Essentially, they requested a whole bunch of stuff from the administration under FOIA, and got stonewalled or delayed on a goodly amount.
It bothers me. I’m not saying Republicans would do better, but is there something to this? Is this a case where the administration is doing a bad job, or is it spin about a bunch of nothing?
FOIA delays have been a huge problem for years - the backlog is sizable. It’s an area where the default should be disclosure, not obfuscation. Unfortunately, “good government” policies don’t move voters.

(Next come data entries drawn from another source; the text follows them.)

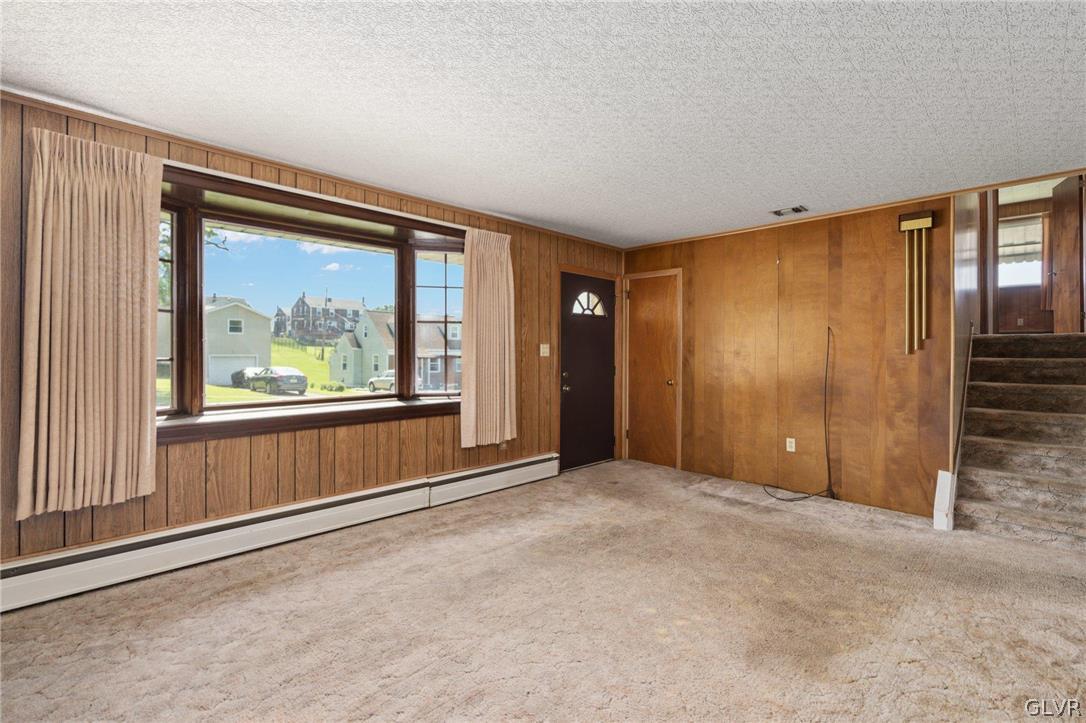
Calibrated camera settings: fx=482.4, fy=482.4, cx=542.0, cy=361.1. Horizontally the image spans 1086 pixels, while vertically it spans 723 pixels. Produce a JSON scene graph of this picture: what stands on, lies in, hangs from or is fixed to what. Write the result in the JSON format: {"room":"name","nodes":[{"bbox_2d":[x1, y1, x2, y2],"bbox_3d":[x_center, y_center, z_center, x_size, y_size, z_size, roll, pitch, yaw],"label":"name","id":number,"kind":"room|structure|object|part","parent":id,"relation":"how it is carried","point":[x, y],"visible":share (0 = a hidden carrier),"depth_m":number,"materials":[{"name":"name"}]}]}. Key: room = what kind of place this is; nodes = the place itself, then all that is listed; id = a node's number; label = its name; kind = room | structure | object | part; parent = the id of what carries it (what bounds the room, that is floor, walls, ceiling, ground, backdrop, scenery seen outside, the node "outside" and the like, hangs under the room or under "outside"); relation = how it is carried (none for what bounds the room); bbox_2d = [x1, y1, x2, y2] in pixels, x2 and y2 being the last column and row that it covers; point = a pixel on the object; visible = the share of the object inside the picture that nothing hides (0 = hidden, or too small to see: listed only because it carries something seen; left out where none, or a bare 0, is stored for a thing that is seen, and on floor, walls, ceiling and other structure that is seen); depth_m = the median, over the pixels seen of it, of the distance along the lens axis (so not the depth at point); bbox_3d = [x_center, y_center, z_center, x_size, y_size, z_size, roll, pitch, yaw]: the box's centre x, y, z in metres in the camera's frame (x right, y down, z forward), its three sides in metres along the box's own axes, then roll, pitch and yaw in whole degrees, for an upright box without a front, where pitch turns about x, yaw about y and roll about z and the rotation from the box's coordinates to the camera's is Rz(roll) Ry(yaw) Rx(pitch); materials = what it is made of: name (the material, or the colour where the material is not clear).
{"room":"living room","nodes":[
{"label":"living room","id":0,"kind":"room"},
{"bbox_2d":[0,95,620,577],"bbox_3d":[-1.157,-0.058,3.727,6.000,2.447,0.185,0,1,-45],"label":"window wall","id":1,"kind":"structure","parent":0,"point":[532,334],"depth_m":3.06,"materials":[{"name":"brown wood"}]},
{"bbox_2d":[17,125,163,520],"bbox_3d":[-2.195,-0.195,2.376,0.549,1.815,0.116,0,1,-45],"label":"left curtain","id":2,"kind":"object","parent":1,"relation":"attached to","point":[145,445],"visible":0.99,"depth_m":2.36,"materials":[{"name":"beige fabric"}]},
{"bbox_2d":[0,453,559,613],"bbox_3d":[-1.385,1.049,3.310,3.869,0.206,0.064,0,1,-45],"label":"baseboard heater","id":3,"kind":"object","parent":1,"relation":"attached to","point":[547,464],"visible":0.96,"depth_m":2.83,"materials":[{"name":"white metal"}]},
{"bbox_2d":[154,162,464,441],"bbox_3d":[-1.502,-0.297,3.499,2.553,1.534,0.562,0,1,-45],"label":"bay window","id":4,"kind":"structure","parent":1,"relation":"in","point":[379,397],"depth_m":3.32,"materials":[{"name":"glass"}]},
{"bbox_3d":[-2.349,-0.287,2.819,0.426,1.241,0.177,0,1,-45],"label":"sash","id":5,"kind":"part","parent":4,"relation":"part of","materials":[{"name":"glass"}]},
{"bbox_3d":[-0.830,-0.298,3.979,0.321,1.349,0.254,0,1,-45],"label":"sash","id":6,"kind":"part","parent":4,"relation":"part of","materials":[{"name":"glass"}]},
{"bbox_2d":[0,87,621,249],"bbox_3d":[-1.151,-1.239,3.531,5.165,0.047,0.037,0,1,-45],"label":"crown molding","id":7,"kind":"structure","parent":1,"relation":"attached to","point":[188,140],"depth_m":2.89,"materials":[{"name":"brown wood"}]},
{"bbox_2d":[460,227,516,447],"bbox_3d":[-0.439,-0.213,4.087,0.585,1.828,0.117,0,1,-45],"label":"right curtain","id":8,"kind":"object","parent":1,"relation":"attached to","point":[504,277],"visible":0.99,"depth_m":4.07,"materials":[{"name":"beige fabric"}]},
{"bbox_2d":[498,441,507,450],"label":"wall socket","id":9,"kind":"object","parent":1,"relation":"attached to","point":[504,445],"visible":0.58,"depth_m":4.37,"materials":[{"name":"brown"}]},
{"bbox_2d":[539,343,549,356],"bbox_3d":[0.025,-0.114,4.740,0.120,0.120,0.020,0,1,-45],"label":"light switch","id":10,"kind":"object","parent":1,"relation":"attached to","point":[540,350],"visible":0.97,"depth_m":4.74,"materials":[{"name":"white plastic"}]},
{"bbox_2d":[559,269,615,469],"bbox_3d":[0.528,0.120,5.253,0.918,2.022,0.114,0,1,-45],"label":"front door","id":11,"kind":"structure","parent":1,"relation":"in","point":[600,376],"depth_m":5.23,"materials":[{"name":"brown wood"}]},
{"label":"doorknob","id":12,"kind":"part","parent":11,"relation":"part of","materials":[{"name":"metal"}]},
{"bbox_3d":[0.496,-0.631,5.271,0.362,0.279,0.094,0,1,-45],"label":"fanlight window","id":13,"kind":"part","parent":11,"relation":"part of","materials":[{"name":"white glass"}]},
{"bbox_2d":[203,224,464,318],"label":"sky","id":14,"kind":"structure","parent":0,"point":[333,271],"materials":[{"name":"blue"}]},
{"bbox_2d":[0,0,1084,246],"bbox_3d":[0.724,-1.292,1.893,6.371,0.116,5.288,0,1,-45],"label":"ceiling","id":15,"kind":"structure","parent":0,"point":[549,211],"depth_m":2.22,"materials":[{"name":"white paint"}]},
{"bbox_2d":[770,205,808,216],"bbox_3d":[2.055,-1.254,4.013,0.191,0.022,0.274,0,1,-45],"label":"ceiling vent","id":16,"kind":"object","parent":15,"relation":"in","point":[778,213],"visible":0.99,"depth_m":4.00,"materials":[{"name":"metal"}]},
{"bbox_2d":[0,457,1085,722],"bbox_3d":[0.925,1.238,2.047,6.786,0.109,5.432,0,1,-45],"label":"carpet floor","id":17,"kind":"structure","parent":0,"point":[1019,544],"depth_m":2.19,"materials":[{"name":"beige carpet"}]},
{"bbox_2d":[954,331,1085,550],"bbox_3d":[4.069,0.471,3.784,2.299,1.437,1.083,0,1,-45],"label":"staircase","id":18,"kind":"structure","parent":17,"relation":"on","point":[1074,386],"depth_m":3.69,"materials":[{"name":"carpet"}]},
{"bbox_2d":[622,194,956,519],"bbox_3d":[2.028,-0.058,4.597,0.125,2.433,2.915,0,1,-45],"label":"paneled wall","id":19,"kind":"structure","parent":0,"point":[772,241],"depth_m":4.15,"materials":[{"name":"brown wood"}]},
{"bbox_2d":[625,273,680,468],"bbox_3d":[1.185,0.117,5.343,0.097,2.044,0.633,0,1,-45],"label":"closet door","id":20,"kind":"structure","parent":19,"relation":"in","point":[651,306],"depth_m":5.35,"materials":[{"name":"brown wood"}]},
{"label":"brass doorknob","id":21,"kind":"part","parent":20,"relation":"part of","materials":[{"name":"gold metal"}]},
{"bbox_2d":[785,437,795,452],"bbox_3d":[2.209,0.741,4.298,0.009,0.118,0.071,0,1,-45],"label":"wall socket","id":22,"kind":"object","parent":19,"relation":"attached to","point":[789,450],"visible":0.98,"depth_m":4.30,"materials":[{"name":"white plastic"}]},
{"bbox_2d":[760,329,835,501],"bbox_3d":[2.153,0.461,4.101,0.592,1.395,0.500,0,1,-45],"label":"cable","id":23,"kind":"object","parent":19,"relation":"attached to","point":[791,500],"visible":0.99,"depth_m":4.12,"materials":[{"name":"black plastic"}]},
{"bbox_2d":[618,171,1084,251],"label":"crown molding","id":24,"kind":"structure","parent":19,"relation":"attached to","point":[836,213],"depth_m":3.91,"materials":[{"name":"brown wood"}]},
{"bbox_2d":[896,210,936,354],"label":"door chime","id":25,"kind":"object","parent":19,"relation":"attached to","point":[927,222],"visible":0.98,"depth_m":3.64,"materials":[{"name":"gold metal"}]},
{"bbox_2d":[932,469,955,530],"bbox_3d":[2.850,0.979,3.423,0.179,0.394,0.090,0,1,-45],"label":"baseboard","id":26,"kind":"structure","parent":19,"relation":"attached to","point":[936,525],"depth_m":3.38,"materials":[{"name":"white"}]},
{"bbox_2d":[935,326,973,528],"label":"stair trim","id":27,"kind":"object","parent":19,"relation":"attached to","point":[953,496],"visible":0.77,"depth_m":3.64,"materials":[{"name":"white"}]},
{"bbox_2d":[949,187,984,503],"bbox_3d":[3.898,-0.583,4.400,3.243,3.477,0.120,0,1,-45],"label":"stairwell wall","id":28,"kind":"structure","parent":0,"point":[961,369],"depth_m":3.89,"materials":[{"name":"wood"}]},
{"bbox_2d":[995,196,1052,333],"bbox_3d":[8.081,-1.490,7.930,0.147,2.420,2.946,0,1,-45],"label":"hallway wall","id":29,"kind":"structure","parent":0,"point":[1033,319],"depth_m":7.96,"materials":[{"name":"brown wood"}]},
{"bbox_2d":[998,215,1042,288],"bbox_3d":[8.107,-1.827,8.297,0.131,1.150,1.182,0,1,-45],"label":"hallway window","id":30,"kind":"structure","parent":29,"relation":"in","point":[1031,226],"depth_m":8.23,"materials":[{"name":"white glass"}]},
{"bbox_2d":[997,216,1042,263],"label":"window shade","id":31,"kind":"object","parent":30,"relation":"attached to","point":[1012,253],"visible":0.54,"depth_m":8.23,"materials":[{"name":"white fabric"}]},
{"bbox_2d":[1050,174,1085,333],"bbox_3d":[5.967,-1.199,5.523,0.116,1.894,0.719,0,0,26],"label":"hallway door","id":32,"kind":"structure","parent":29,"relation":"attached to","point":[1067,190],"depth_m":5.41,"materials":[{"name":"brown wood"}]},
{"label":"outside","id":33,"kind":"structure","parent":0,"visible":0},
{"bbox_2d":[203,294,271,386],"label":"house","id":34,"kind":"structure","parent":33,"point":[251,336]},
{"bbox_2d":[158,344,363,404],"label":"lawn","id":35,"kind":"structure","parent":33,"point":[228,391],"materials":[{"name":"green plant"}]},
{"bbox_2d":[280,293,363,342],"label":"house","id":36,"kind":"structure","parent":33,"point":[296,306],"materials":[{"name":"brick"}]},
{"bbox_2d":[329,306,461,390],"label":"house","id":37,"kind":"structure","parent":33,"point":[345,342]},
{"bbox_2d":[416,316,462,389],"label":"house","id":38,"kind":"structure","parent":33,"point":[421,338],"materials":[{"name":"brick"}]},
{"label":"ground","id":39,"kind":"structure","parent":33,"visible":0},
{"bbox_2d":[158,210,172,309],"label":"tree","id":40,"kind":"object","parent":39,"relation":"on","point":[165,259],"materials":[{"name":"green plant"}]},
{"bbox_2d":[230,366,261,387],"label":"car","id":41,"kind":"object","parent":39,"relation":"on","point":[241,374],"visible":0.49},
{"bbox_2d":[247,366,308,394],"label":"car","id":42,"kind":"object","parent":39,"relation":"on","point":[290,376],"visible":0.93,"materials":[{"name":"metal"}]},
{"bbox_2d":[366,369,394,392],"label":"white car","id":43,"kind":"object","parent":39,"relation":"on","point":[370,382],"visible":0.35,"materials":[{"name":"white metal"}]}
]}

Well, for their little experiment (sending requests to 57 agencies) to mean anything, I think you’d first have to get some statistics on the number of FOIA requests received by each agency per day and how long each one takes to respond to. Because there’s a fundamental disconnect between wanting smaller government and expecting rapid response. If it takes 2 hours to respond to a FOIA request, and an agency receives 8/day, then you’d need 2 full-time employees just to handle them. Are there fees associated with the FOIA act request to defray those expenses?
Let’s assume it takes only 2 hours to fulfill a request for information regarding out of state travel for each executive (seems low to me).
Then Bloomberg’s little experiment cost the taxpayer 114 hours or pretty close to three man weeks of effort. And that’s just one of thousands of requests received every year. Seems like it’s not testing transparency but staffing levels.
FWIW I designed the FOIA system for the FBI and the DEA. I don’t know what other agencies use or how they fulfill requests. I do know pretty much all of them drag their feet whenever they want to and use a huge variety of reasons to deny, partially fulfill, ignore, or make mistakes, etc. when they get requests.
As far as number of requests, the FBI gets thousands of them and have a large staff (20-25?) devoted to nothing else. I think the average request, (once it makes it to the pile) takes about 10 days. Requests for the Kennedy assainations once took 3 full time people just for those requests. Marilyn Monroe had a devoted staffer as well.
Disclaimer: This was a few years ago and I have moved on.
Lanzy, can you give us some idea of the time frame of your involvement with this issue? I’m wondering if different staffing levels between then and now could be a factor.
Like Jas09, I had hoped for better. I’m sure transparency is one of those things that sounds a lot better when you are on the outside than it turns out to be on the inside.
If you want to know what Obama thinks of government transparency, just look at how his administration has dealt with CIA torturers. Of everyone who used or knew of the use of torture, the only man he wants to prosecute is the whistleblower, John Kiriakou.
Since this is the Elections forum, I assume the OP wants to know if there is something to this in the context of hurting Obama in November. Let’s assume that Bloomberg has uncovered the greatest “reverse transparency” scandal in the history of the United States, nay, the world, an unveiling of nefarious, scurrilous, and reprehensible behavior so great, that it truly boggles the mind. The answer to the question would still be an unequivocal “no.” Obama will not be harmed one single percentage point, because in the context of other issues that actually have an effect on people’s lives, nobody cares about this.
I put it here because it didn’t quite seem like a great debate somehow.
But I am interested beyond how it will affect the election. The red base will naturally think this is worse-than-Hitler, while the blue base will see it as nothing (and btw Bloomberg is evil).
I’m trying to get fresh perspective. I’m just trying to understand FOIA, and if Obama really is stonewalling, and if he is trying to keep too much secret.